Entscheidungsstichwort (Thema)

Urlaubsentgeltberechnung. Urlaubsentgeltberechnung bei im Fernverkehr regelmäßig geleisteten Überstunden

 

Leitsatz (amtlich)

Der Gesetzeszweck des § 11 Abs. 1 BUrlG gebietet keine vom Wortsinn abweichende Auslegung dahin, daß die im Fernverkehr geleisteten Überstunden nicht als „Überstunden” im Sinn dieser Norm anzusehen sind, sondern nur die „klassischen” Überstunden, die beispielsweise aufgrund Arbeitsanfalls zusätzlich zu den vereinbarten oder tarifvertraglich üblichen Wochenstunden erbracht werden.

Dies gilt auch dann, wenn die Tätigkeit eines Kraftfahrers im Fernverkehr nur erbracht werden kann, wenn regelmäßig Überstunden geleistet werden.

 

Normenkette

BUrlG § 11 Abs. 1

 

Verfahrensgang

ArbG Hamburg (Urteil vom 14.10.1997; Aktenzeichen 3 Ca 258/97)

 

Nachgehend

BAG (Urteil vom 09.11.1999; Aktenzeichen 9 AZR 771/98)

 

Tenor

Die Berufung des Klägers gegen das Urteil des Arbeitsgerichts Hamburg vom 14. Oktober 1997 – 3 Ca 258/97 – wird auf dessen Kosten zurückgewiesen.

Die Revision wird zugelassen.

 

Tatbestand

Mit seiner am 18. Juli 1997 bei Gericht eingegangenen Klage verfolgt der Kläger das Ziel, daß auch zukünftig bei der Berechnung seines Urlaubsentgeltes von ihm im Berechnungszeitraum geleistete „Überstunden Fernverkehr” berücksichtigt werden.

Der Kläger ist seit dem 1. August 1994 bei der Beklagten als Kraftfahrer beschäftigt. Gemäß § 2 des Arbeitsvertrages vom 1. August 1994 regelt sich das Arbeits- und Lohnverhältnis nach dem Manteltarifvertrag für die gewerblichen Arbeitnehmer im Güternahverkehrs- und Speditionsgewerbe für Hamburg. Gemäß § 7 des Manteltarifvertrages in der Fassung vom 13. Mai 1996 gilt das Bundesurlaubsgesetz in seiner jeweils gültigen Fassung.

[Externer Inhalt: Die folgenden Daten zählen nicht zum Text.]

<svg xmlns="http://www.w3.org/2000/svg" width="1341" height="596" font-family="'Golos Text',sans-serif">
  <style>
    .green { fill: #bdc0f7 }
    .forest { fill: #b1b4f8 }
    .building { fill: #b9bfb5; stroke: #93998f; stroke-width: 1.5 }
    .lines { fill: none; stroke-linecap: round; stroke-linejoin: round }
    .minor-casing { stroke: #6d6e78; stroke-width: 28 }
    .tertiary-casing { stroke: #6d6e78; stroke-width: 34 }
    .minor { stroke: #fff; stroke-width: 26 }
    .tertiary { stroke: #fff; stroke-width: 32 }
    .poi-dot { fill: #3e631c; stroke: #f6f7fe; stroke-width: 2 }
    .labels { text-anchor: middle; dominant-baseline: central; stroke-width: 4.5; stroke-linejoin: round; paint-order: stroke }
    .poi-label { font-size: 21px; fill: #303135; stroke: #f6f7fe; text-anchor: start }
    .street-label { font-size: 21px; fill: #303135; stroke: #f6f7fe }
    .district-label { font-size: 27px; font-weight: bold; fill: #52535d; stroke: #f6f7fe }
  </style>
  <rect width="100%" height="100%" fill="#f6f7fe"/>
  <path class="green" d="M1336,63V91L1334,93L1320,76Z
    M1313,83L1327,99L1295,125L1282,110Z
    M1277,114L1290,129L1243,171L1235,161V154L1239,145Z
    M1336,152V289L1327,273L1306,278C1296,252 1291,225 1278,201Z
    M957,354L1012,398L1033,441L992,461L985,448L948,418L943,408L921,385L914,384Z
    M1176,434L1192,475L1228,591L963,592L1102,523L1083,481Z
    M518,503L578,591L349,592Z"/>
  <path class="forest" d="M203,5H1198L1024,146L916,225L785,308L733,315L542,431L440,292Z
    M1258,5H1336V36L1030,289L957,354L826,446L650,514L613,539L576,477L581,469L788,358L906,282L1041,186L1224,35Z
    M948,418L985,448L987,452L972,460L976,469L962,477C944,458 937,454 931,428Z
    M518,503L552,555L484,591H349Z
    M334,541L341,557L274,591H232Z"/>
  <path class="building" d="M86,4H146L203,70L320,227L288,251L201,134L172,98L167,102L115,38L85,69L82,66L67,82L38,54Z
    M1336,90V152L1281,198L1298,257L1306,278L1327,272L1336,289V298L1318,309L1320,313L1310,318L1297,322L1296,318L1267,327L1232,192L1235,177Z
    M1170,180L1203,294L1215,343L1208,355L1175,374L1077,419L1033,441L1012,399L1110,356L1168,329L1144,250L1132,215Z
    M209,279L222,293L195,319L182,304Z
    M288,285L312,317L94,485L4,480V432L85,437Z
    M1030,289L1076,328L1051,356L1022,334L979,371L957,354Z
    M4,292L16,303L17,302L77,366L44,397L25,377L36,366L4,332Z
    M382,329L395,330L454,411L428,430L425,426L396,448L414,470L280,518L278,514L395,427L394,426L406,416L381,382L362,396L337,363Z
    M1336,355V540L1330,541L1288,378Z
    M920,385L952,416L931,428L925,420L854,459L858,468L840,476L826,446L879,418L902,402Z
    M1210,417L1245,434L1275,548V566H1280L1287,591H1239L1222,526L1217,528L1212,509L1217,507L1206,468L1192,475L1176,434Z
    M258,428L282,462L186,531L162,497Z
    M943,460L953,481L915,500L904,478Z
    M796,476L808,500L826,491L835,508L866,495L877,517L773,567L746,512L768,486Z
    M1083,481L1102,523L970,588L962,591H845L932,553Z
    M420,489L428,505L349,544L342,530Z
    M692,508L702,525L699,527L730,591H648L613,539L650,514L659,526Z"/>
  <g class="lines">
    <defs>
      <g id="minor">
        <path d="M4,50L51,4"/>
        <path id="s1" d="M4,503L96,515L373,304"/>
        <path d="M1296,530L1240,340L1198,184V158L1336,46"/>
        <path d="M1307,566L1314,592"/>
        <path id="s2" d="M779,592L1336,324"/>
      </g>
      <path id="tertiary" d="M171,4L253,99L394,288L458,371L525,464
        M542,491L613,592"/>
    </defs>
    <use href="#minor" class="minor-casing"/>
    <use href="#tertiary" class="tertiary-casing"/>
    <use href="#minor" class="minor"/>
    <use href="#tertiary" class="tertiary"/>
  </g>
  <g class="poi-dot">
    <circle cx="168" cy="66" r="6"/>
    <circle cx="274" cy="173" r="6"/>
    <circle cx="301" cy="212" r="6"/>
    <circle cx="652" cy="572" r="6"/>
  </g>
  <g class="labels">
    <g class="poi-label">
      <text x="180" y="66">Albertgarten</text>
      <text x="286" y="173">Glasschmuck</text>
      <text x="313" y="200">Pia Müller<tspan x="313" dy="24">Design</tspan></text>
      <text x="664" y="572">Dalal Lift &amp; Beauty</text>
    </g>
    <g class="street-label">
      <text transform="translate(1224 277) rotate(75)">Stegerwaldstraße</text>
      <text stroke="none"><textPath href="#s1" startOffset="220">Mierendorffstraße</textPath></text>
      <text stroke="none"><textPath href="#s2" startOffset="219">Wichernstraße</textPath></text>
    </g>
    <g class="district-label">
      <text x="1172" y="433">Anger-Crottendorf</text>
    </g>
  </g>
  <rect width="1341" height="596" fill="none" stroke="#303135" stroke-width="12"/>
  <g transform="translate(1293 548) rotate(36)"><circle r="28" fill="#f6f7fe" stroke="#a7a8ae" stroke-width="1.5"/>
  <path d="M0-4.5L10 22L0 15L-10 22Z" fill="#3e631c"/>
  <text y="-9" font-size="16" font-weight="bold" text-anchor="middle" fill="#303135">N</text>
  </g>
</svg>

Die Beklagte hat den Monatsabrechnungen für die Monate März und April 1997 für das Urlaubsentgelt die Vergütung in Höhe von DM 19,– für die Normalstunde zugrunde gelegt. Demgegenüber hat die Beklagte in der Vergangenheit das Urlaubsentgelt nach dem sich aus dem Schnitt der letzten 3 Monate ergebenden Stundensatz abgerechnet. Dieser wiederum ermittelte sich aus der Vergütung für Normalstunden, Überstunden und Überstunden Fernverkehr sowie Überstunden-, Nacht- und Feiertagszuschlägen.

Aufgrund der von ihm geleisteten Überstunden erzielte der Kläger regelmäßig ein Monatseinkommen zwischen ca. DM 7.500,– und DM 8.500,– brutto. Aufgrund der neuen Handhabung der Beklagten bei der Berechnung des Urlaubsentgeltes ergibt sich für Zeiten der Urlaubsnahme demgegenüber ein Monatseinkommen von knapp DM 5.000,– (Anlage K 1, Blatt 5 bis 8 d. A., Blatt 24 f. d. A.).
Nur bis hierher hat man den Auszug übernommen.